IAS Gyan

Daily News Analysis

Cairn – Indian assets row:

10th July, 2021 Economy

Context:

  • Britain’s Cairn Energy Plc has secured an order from a French court authorising the freezing of 20 Indian government properties in Paris valued at over 20 million euros.
  • This is the first court order secured against India to enforce a $1.2-billion arbitration award that Cairn Energy had won against the Indian government in the retrospective tax dispute. 

About the dispute:

  • In 2012, India brought in legislation mandating retrospective tax demands over deals going back to 1962 in which shares in non-Indian companies were transferred to an Indian holding company.
  • In 2006, Cairn UK transferred shares of Cairn India Holdings to Cairn India Limited, essentially transferring shares in non-Indian companies to an Indian holding company.
  • Mining conglomerate Vedanta Plc acquired most of Cairn Energy, but Cairn UK was not allowed to transfer its 9.8% stake in Cairn India to Vedanta when it sought the initial public offering.
  • Indian tax officials held that capital gains tax of over Rs 6,000 crore is payable by Cairn UK for the transactions in 2006, even though the transactions had previously been cleared by them.

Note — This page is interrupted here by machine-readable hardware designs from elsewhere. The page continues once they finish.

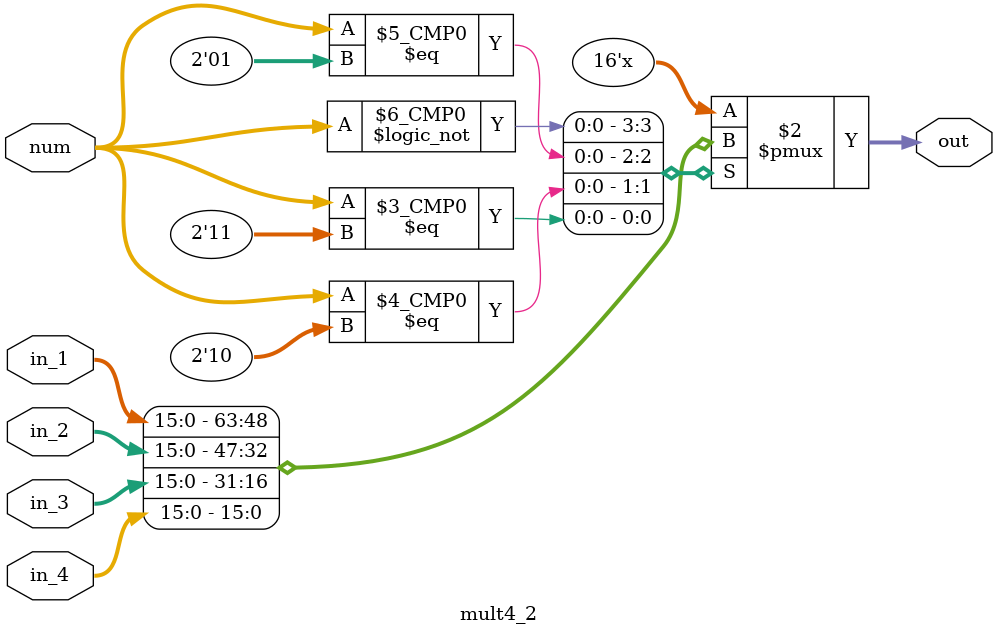
<source format=v>
module mult4_2 (input [15:0] in_1,
                input [15:0] in_2,
                input [15:0] in_3,
                input [15:0] in_4,
                input [1:0] num,

                output reg [15:0] out);

    always @(*)
        case (num)
            0: out <= in_1;
            1: out <= in_2;  
            2: out <= in_3;  
            3: out <= in_4;  
            //default: out <= 0;
        endcase

endmodule


</source>
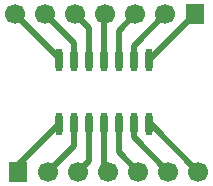
<source format=gtl>
G04 Layer: TopLayer*
G04 EasyEDA v6.5.40, 2024-02-10 14:23:07*
G04 920af416a4634d2f84d90c69535d52c0,a04e6fd86ffa40b896be462553146460,10*
G04 Gerber Generator version 0.2*
G04 Scale: 100 percent, Rotated: No, Reflected: No *
G04 Dimensions in millimeters *
G04 leading zeros omitted , absolute positions ,4 integer and 5 decimal *
%FSLAX45Y45*%
%MOMM*%

%ADD10C,0.5000*%
%ADD11O,0.5949949999999999X1.9675094000000002*%
%ADD12C,1.7000*%
%ADD13R,1.5748X1.7000*%

%LPD*%
D10*
X660400Y1200477D02*
G01*
X660400Y1219200D01*
X292100Y1587500D01*
X787400Y1200477D02*
G01*
X787400Y1346200D01*
X546100Y1587500D01*
X914400Y1200477D02*
G01*
X914400Y1473200D01*
X800100Y1587500D01*
X1041400Y1200477D02*
G01*
X1041400Y1574800D01*
X1054100Y1587500D01*
X1168400Y1200477D02*
G01*
X1168400Y1447800D01*
X1308100Y1587500D01*
X1562100Y1587500D02*
G01*
X1295400Y1320800D01*
X1295400Y1200477D01*
X1816100Y1587500D02*
G01*
X1429085Y1200477D01*
X1422400Y1200477D01*
X660400Y653722D02*
G01*
X317500Y310822D01*
X317500Y254000D01*
X787400Y653722D02*
G01*
X787400Y469900D01*
X571500Y254000D01*
X825500Y254000D02*
G01*
X914400Y342900D01*
X914400Y653722D01*
X1041400Y653722D02*
G01*
X1041400Y292100D01*
X1079500Y254000D01*
X1168400Y653722D02*
G01*
X1168400Y419100D01*
X1333500Y254000D01*
X1295400Y653722D02*
G01*
X1295400Y546100D01*
X1587500Y254000D01*
X1422400Y653722D02*
G01*
X1441785Y653722D01*
X1841500Y254000D01*
D11*
G01*
X660400Y653719D03*
G01*
X787400Y653719D03*
G01*
X914400Y653719D03*
G01*
X1041400Y653719D03*
G01*
X1168400Y653719D03*
G01*
X1295400Y653719D03*
G01*
X1422400Y653719D03*
G01*
X660400Y1200480D03*
G01*
X787400Y1200480D03*
G01*
X914400Y1200480D03*
G01*
X1041400Y1200480D03*
G01*
X1168400Y1200480D03*
G01*
X1295400Y1200480D03*
G01*
X1422400Y1200480D03*
D12*
G01*
X1841500Y254000D03*
G01*
X1587500Y254000D03*
G01*
X1333500Y254000D03*
G01*
X1079500Y254000D03*
G01*
X825500Y254000D03*
G01*
X571500Y254000D03*
D13*
G01*
X317500Y254000D03*
D12*
G01*
X292100Y1587500D03*
G01*
X546100Y1587500D03*
G01*
X800100Y1587500D03*
G01*
X1054100Y1587500D03*
G01*
X1308100Y1587500D03*
G01*
X1562100Y1587500D03*
D13*
G01*
X1816100Y1587500D03*
M02*

</source>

Supreme Court and Parliament stand:

  • the Supreme Court had ruled against the retrospective reading of the law by tax officials in the case of Vodafone.
  • However, Parliament passed a law mandating retrospective taxation over “transfer of Indian assets.”

Cairn Stand:

  • This retrospective taxation, Cairn argued, was in breach of the UK-India Bilateral Investment Treaty which had a standard clause that obligated India to treat investment from UK in a “fair and equitable manner”.

Reason behind Cairn going after Indian assets:

  • In December last year, a three-member international arbitral tribunal ruled unanimously that:
    • the Indian government was “in breach of the guarantee of fair and equitable treatment”,
    • against the India-UK Bilateral Investment Treaty,
    • that the breach caused a loss to the British energy company and ordered compensation of $1.2 billion.
  • Cairn Energy is going after Indian assets overseas to recover the compensation. In May, Cairn began the process of extracting the $1.2 billion.

Reason behind India not accepting the awards:

  • Since the arbitration award was delivered in Hague, India has moved an appeal in the Netherlands.
  • A similar arbitration verdict was delivered in September last year in favour of Dutch telecom company Vodafone.

Assets of India is going:

  • Cairn Energy has so far registered the arbitration award in several countries, where it has identified Indian assets worth over $70 billion.
  • This includes jurisdictions in the US, UK, Canada, Singapore, Mauritius, France and the Netherlands.
  • In the US, Cairn Energy has chosen New York to sue India because it has located substantial assets it can recover the compensation from in that jurisdiction.

Indian approach going forward:

  • The assets will be tangled in legal dispute and India will join a list of countries that includes Pakistan, Afghanistan whose assets were seized abroad.
  • Unless it can be proved that the arbitration awards against India are mala fide in the appeals, the award can be enforced in foreign jurisdictions.
  • However, a settlement between the two parties cannot be ruled out.

Court injunction in giving the award:

  • A Foreign State does not have Sovereign Immunity against an arbitral award arising out of a commercial transaction.
  • Further entering into an arbitration agreement constitutes waiver of Sovereign Immunity.
  • The agreement by the respondent to arbitrate the disputes would operate as a waiver of the said requirement.
  • When a Foreign State enters into an arbitration agreement with an Indian entity, there is an implicit waiver of the Sovereign Immunity.
  • In fact, the very underlying rationale of international commercial arbitration is that of facilitating international trade and investment by providing a stable, predictable, and effective legal framework within which commercial activities may be conducted to promote the smooth flow of international transactions.

Why the appeal against the award is wrong:

  • Unwillingness to put this issue to rest will ensure that claims of improving the ease of doing business in the country are met with scepticism.
  • Talk of tax administration reform rings hollow when a tax department is intent on not accepting its mistake or correcting it.
  • An adverse order in the Air India case will not only complicate matters for the government’s plans to privatise the airline, but may also put a spanner in the privatisation of other public sector entities.

Way Forward:

  • It’s time to put an end to this sorry matter. The government must accept the award and bury this matter forever.